The other three tragedies all open with conversations which lead
into the action: here the action bursts into wild life amidst the sounds
of a thunder-storm and the echoes of a distant battle. It hurries
through seven very brief scenes of mounting suspense to a terrible
crisis, which is reached, in the murder of Duncan, at the beginning of
the Second Act. Pausing a moment and changing its shape, it hastes again
with scarcely diminished speed to fresh horrors. And even when the speed
of the outward action is slackened, the same effect is continued in
another form: we are shown a soul tortured by an agony which admits not
a moment's repose, and rushing in frenzy towards its doom. _Macbeth_ is
very much shorter than the other three tragedies, but our experience in
traversing it is so crowded and intense that it leaves an impression not
of brevity but of speed.

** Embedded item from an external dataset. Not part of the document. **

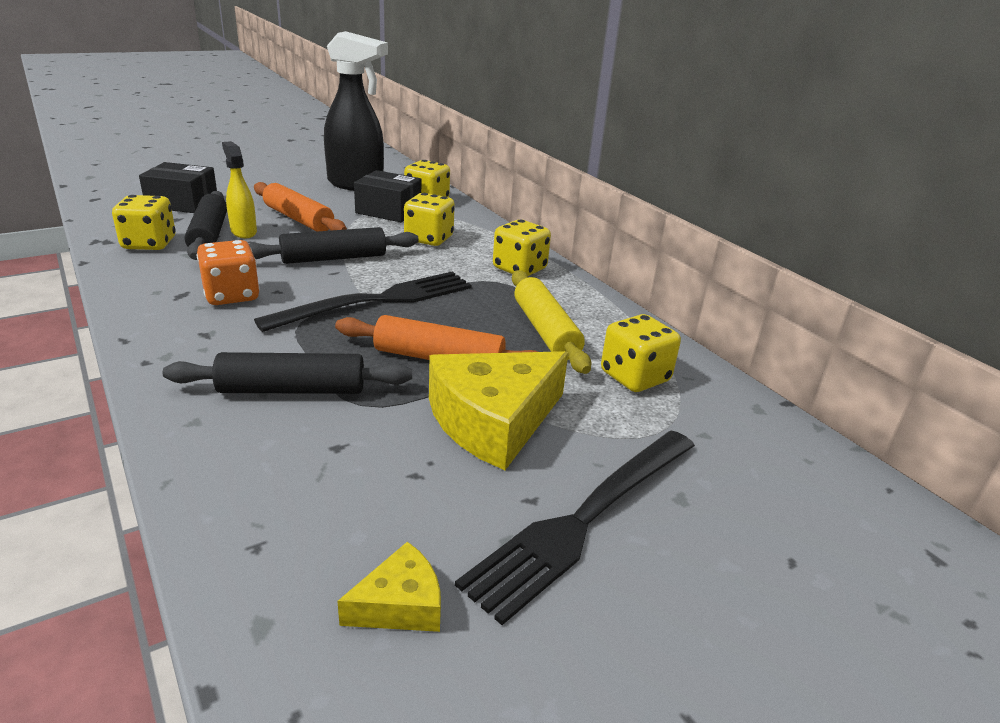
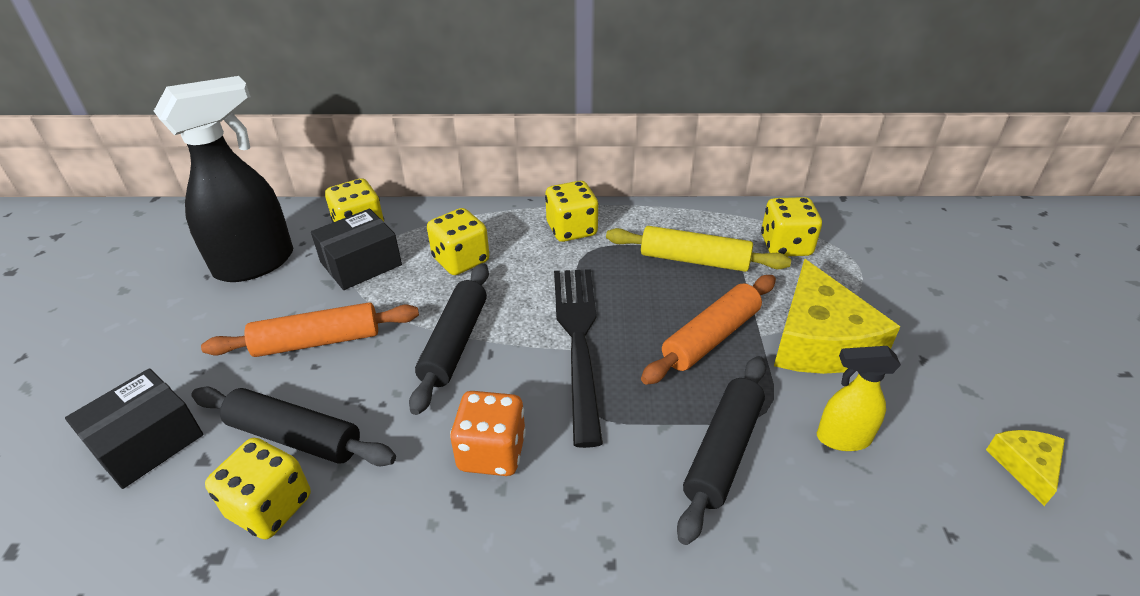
camera: 55 degrees left, 10 degrees up
yellow spray bottle [222,141,257,238] -> yellow spray bottle moved to [817,346,901,451]
black fork [455,430,695,625] -> none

It is the most vehement, the most concentrated,
perhaps we may say the most tremendous, of the tragedies.
1
A Shakespearean tragedy, as a rule, has a special tone or atmosphere of
its own, quite perceptible, however difficult to describe. The effect of
this atmosphere is marked with unusual strength in _Macbeth_. It is due
to a variety of influences which combine with those just noticed, so
that, acting and reacting, they form a whole; and the desolation of the
blasted heath, the design of the Witches, the guilt in the hero's soul,
the darkness of the night, seem to emanate from one and the same source.